Sekretaris Jenderal PBB António Guterres - gambar diambil dari internet, segala keluhan mengenai hak cipta, dapat menghubungi kami
Jenewa, Bolong.id - Perserikatan Bangsa-Bangsa (PBB) menandai hari jadinya yang ke-75 sebagai tatanan global pasca-Perang Dunia Kedua.
Multilateralisme sedang dalam kekacauan serius, seperti yang diamati oleh mantan Sekretaris Jenderal PBB Ban Ki Moon. Tetapi, kebijakan 'America First' yang dibuat oleh Presiden Donald Trump membuat Amerika Serikat (AS) mengabaikan beberapa perjanjian multilateral, seperti perjanjian Iklim Paris dan kesepakatan nuklir Iran.
Sementara, Tiongkok secara jelas menempatkan diri sebagai pendukung baru Perserikatan Bangsa-Bangsa. Pengaruh yang menguat memunculkan konsekuensi, hal ini terlihat dari semakin banyak biaya yang Tiongkok keluarkan untuk mendanai organisasi-organisasi PBB.
Kekhawatiran tentang perseteruan antara Tiongkok dan Amerika Serikat pada stabilitas global juga mewarnai pertemuan para pemimpin dunia ini. Presiden Prancis, Emmanuel Macron, dalam sambutannya mengatakan bahwa dunia tidak boleh menyerah kepada persaingan antara kedua negara tersebut.
Perseteruan itu telah membuat kedua negara bersaing dalam segala aspek, mulai dari perdagangan hingga teknologi. Presiden Trump bahkan menambah retorika dengan mencela hal yang ia sebut sebagai virus Tiongkok. "Kita harus meminta pertanggungjawaban negara yang melepaskan wabah ini ke dunia, (yaitu) Tiongkok," kata Trump.
"Pada hari-hari awal penyebaran virus, Tiongkok mengunci perjalanan di dalam negeri, tapi mengizinkan penerbangan keluar Tiongkok dan menginfeksi dunia. Tiongkok mengutuk larangan perjalanan saya terhadap negara mereka, bahkan saat mereka membatalkan penerbangan domestik dan mengunci warga di rumah," tambahnya.

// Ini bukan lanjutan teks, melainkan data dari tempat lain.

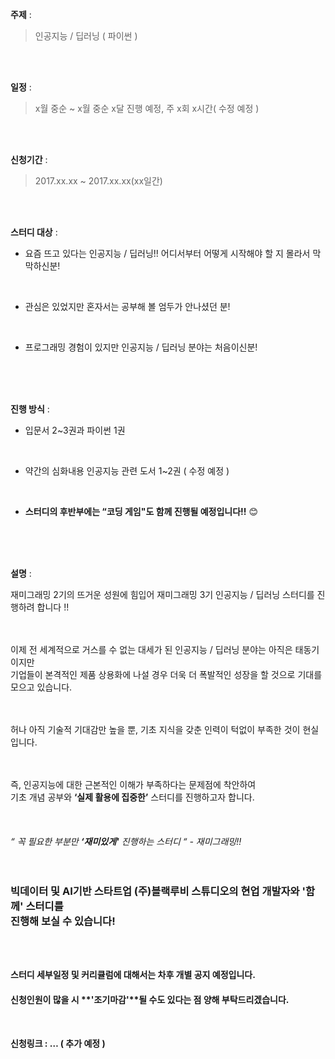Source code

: **주제** : 

>인공지능 / 딥러닝 ( 파이썬 )

<br>
<br>

**일정** : 

>x월 중순 ~ x월 중순 x달 진행 예정, 주 x회 x시간( 수정 예정 )

<br>
<br>

**신청기간** : 

>2017.xx.xx ~ 2017.xx.xx(xx일간)

<br>
<br>

**스터디 대상** : 	

- 요즘 뜨고 있다는 인공지능 / 딥러닝!! 
  어디서부터 어떻게 시작해야 할 지 몰라서 막막하신분!
<br>

- 관심은 있었지만 혼자서는 공부해 볼 엄두가 안나셨던 분!
<br>

- 프로그래밍 경험이 있지만 인공지능 / 딥러닝 분야는 처음이신분!
<br>
<br>
<br>

**진행 방식** :  

- 입문서 2~3권과 파이썬 1권 
<br>

- 약간의 심화내용 인공지능 관련 도서 1~2권 ( 수정 예정 ) 
<br>

- **스터디의 후반부에는 “코딩 게임"도 함께 진행될 예정입니다!!** 😊

<br>
<br>
<br>

**설명** : 

재미그래밍 2기의 뜨거운 성원에 힘입어 재미그래밍 3기 인공지능 / 딥러닝 스터디를 진행하려 합니다 !! 
<br>
<br>
<br>

이제 전 세계적으로 거스를 수 없는 대세가 된 인공지능 / 딥러닝 분야는 아직은 태동기이지만<br>
기업들이 본격적인 제품 상용화에 나설 경우 더욱 더 폭발적인 성장을 할 것으로 기대를 모으고 있습니다.
<br>
<br>
<br>

허나 아직 기술적 기대감만 높을 뿐, 기초 지식을 갖춘 인력이 턱없이 부족한 것이 현실입니다.<br>
<br>
<br>

즉, 인공지능에 대한 근본적인 이해가 부족하다는 문제점에 착안하여<br> 
기초 개념 공부와 **‘실제 활용에 집중한’** 스터디를 진행하고자 합니다.
<br>
<br>
<br>
<br>
*“ 꼭 필요한 부분만 **‘재미있게'** 진행하는 스터디 “ - 재미그래밍!!* 
<br>
<br>
<br>
### 빅데이터 및 AI기반 스타트업 (주)**블랙루비 스튜디오**의 현업 개발자와 **'함께'** 스터디를<br> 진행해 보실 수 있습니다!
<br>
<br>



**스터디 세부일정 및 커리큘럼에 대해서는 차후 개별 공지 예정입니다.**
<br>
	
#### 신청인원이 많을 시 **'조기마감'**될 수도 있다는 점 양해 부탁드리겠습니다.
<br>

**신청링크 : … ( 추가 예정 )**
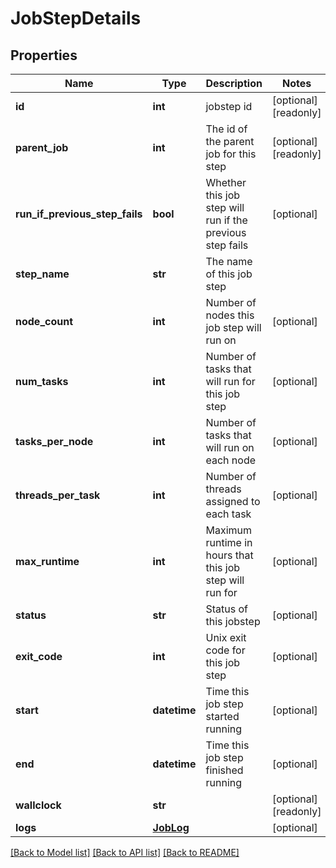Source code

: # JobStepDetails

## Properties
Name | Type | Description | Notes
------------ | ------------- | ------------- | -------------
**id** | **int** | jobstep id | [optional] [readonly] 
**parent_job** | **int** | The id of the parent job for this step | [optional] [readonly] 
**run_if_previous_step_fails** | **bool** | Whether this job step will run if the previous step fails | [optional] 
**step_name** | **str** | The name of this job step | 
**node_count** | **int** | Number of nodes this job step will run on | [optional] 
**num_tasks** | **int** | Number of tasks that will run for this job step | [optional] 
**tasks_per_node** | **int** | Number of tasks that will run on each node | [optional] 
**threads_per_task** | **int** | Number of threads assigned to each task | [optional] 
**max_runtime** | **int** | Maximum runtime in hours that this job step will run for | [optional] 
**status** | **str** | Status of this jobstep | [optional] 
**exit_code** | **int** | Unix exit code for this job step | [optional] 
**start** | **datetime** | Time this job step started running | [optional] 
**end** | **datetime** | Time this job step finished running | [optional] 
**wallclock** | **str** |  | [optional] [readonly] 
**logs** | [**JobLog**](JobLog.md) |  | [optional] 

[[Back to Model list]](../README.md#documentation-for-models) [[Back to API list]](../README.md#documentation-for-api-endpoints) [[Back to README]](../README.md)



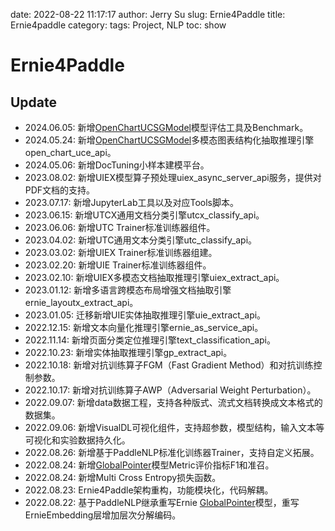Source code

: date: 2022-08-22 11:17:17
author: Jerry Su
slug: Ernie4Paddle
title: Ernie4paddle
category: 
tags: Project, NLP
toc: show

Ernie4Paddle
============

Update
----
- 2024.06.05: 新增[OpenChartUCSGModel](https://www.jerrylsu.net/articles/Universal-Chart-Structural-Multimodal-Generation-and-Extraction.html)模型评估工具及Benchmark。
- 2024.05.24: 新增[OpenChartUCSGModel](https://www.jerrylsu.net/articles/Universal-Chart-Structural-Multimodal-Generation-and-Extraction.html)多模态图表结构化抽取推理引擎open_chart_uce_api。
- 2024.05.06: 新增DocTuning小样本建模平台。
- 2023.08.02: 新增UIEX模型算子预处理uiex_async_server_api服务，提供对PDF文档的支持。
- 2023.07.17: 新增JupyterLab工具以及对应Tools脚本。
- 2023.06.15: 新增UTCX通用文档分类引擎utcx_classify_api。
- 2023.06.06: 新增UTC Trainer标准训练器组件。
- 2023.04.02: 新增UTC通用文本分类引擎utc_classify_api。
- 2023.03.02: 新增UIEX Trainer标准训练器组建。
- 2023.02.20: 新增UIE Trainer标准训练器组件。
- 2023.02.10: 新增UIEX多模态文档抽取推理引擎uiex_extract_api。
- 2023.01.12: 新增多语言跨模态布局增强文档抽取引擎ernie_layoutx_extract_api。
- 2023.01.05: 迁移新增UIE实体抽取推理引擎uie_extract_api。
- 2022.12.15: 新增文本向量化推理引擎ernie_as_service_api。
- 2022.11.14: 新增页面分类定位推理引擎text_classification_api。
- 2022.10.23: 新增实体抽取推理引擎gp_extract_api。
- 2022.10.18: 新增对抗训练算子FGM（Fast Gradient Method）和对抗训练控制参数。
- 2022.10.17: 新增对抗训练算子AWP（Adversarial Weight Perturbation）。
- 2022.09.07: 新增data数据工程，支持各种版式、流式文档转换成文本格式的数据集。
- 2022.09.06: 新增VisualDL可视化组件，支持超参数，模型结构，输入文本等可视化和实验数据持久化。
- 2022.08.26: 新增基于PaddleNLP标准化训练器Trainer，支持自定义拓展。
- 2022.08.24: 新增[GlobalPointer](https://www.jerrylsu.net/articles/Global-Pointer-Multi-Head-Attention-without-Value-Operation.html)模型Metric评价指标F1和准召。
- 2022.08.24: 新增Multi Cross Entropy损失函数。
- 2022.08.23: Ernie4Paddle架构重构，功能模块化，代码解耦。
- 2022.08.22: 基于PaddleNLP继承重写Ernie [GlobalPointer](https://www.jerrylsu.net/articles/Global-Pointer-Multi-Head-Attention-without-Value-Operation.html)模型，重写ErnieEmbedding层增加层次分解编码。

Celaan terhadap Tiongkok juga mewarnai kampanye Trump yang akan menuju pemilihan presiden AS dalam waktu dekat.
Hal ini pun dianggap sebagai upaya yang dilakukan untuk menepis kritikan terhadap penanganan pandemi yang dilakukan Trump dan mengalihkannya ke Tiongkok yang disebut sebagai pengekspor virus.
Sekretaris Jenderal PBB António Guterres menanggapi hal ini dan memperingatkan soal "perang dingin". "Kita bergerak ke arah yang sangat berbahaya," kata Guterres.
"Dunia tidak bisa memiliki masa depan dengan dua ekonomi terbesar membelah dunia dalam Keretakan yang Besar, masing-masing dengan aturan perdagangan dan keuangannya sendiri serta kapasitas internet dan kecerdasan buatan,” pungkasnya, seraya menambahkan bahwa perpecahan dalam bidang teknologi dan ekonomi berisiko berubah menjadi perpecahan geostrategis dan militer. “Kita harus menghindari ini dengan segala cara," tergas Guterres.
Presiden Xi mengatakan bahwa Tiongkok tidak berniat melakukan perang dengan negara mana pun, baik perang dingin maupun panas. "Kami akan terus mempersempit perbedaan dan menyelesaikan perselisihan dengan pihak lain melalui dialog dan negosiasi. Kami tidak akan berusaha untuk hanya mengembangkan diri atau terlibat dalam zero sum game," katanya.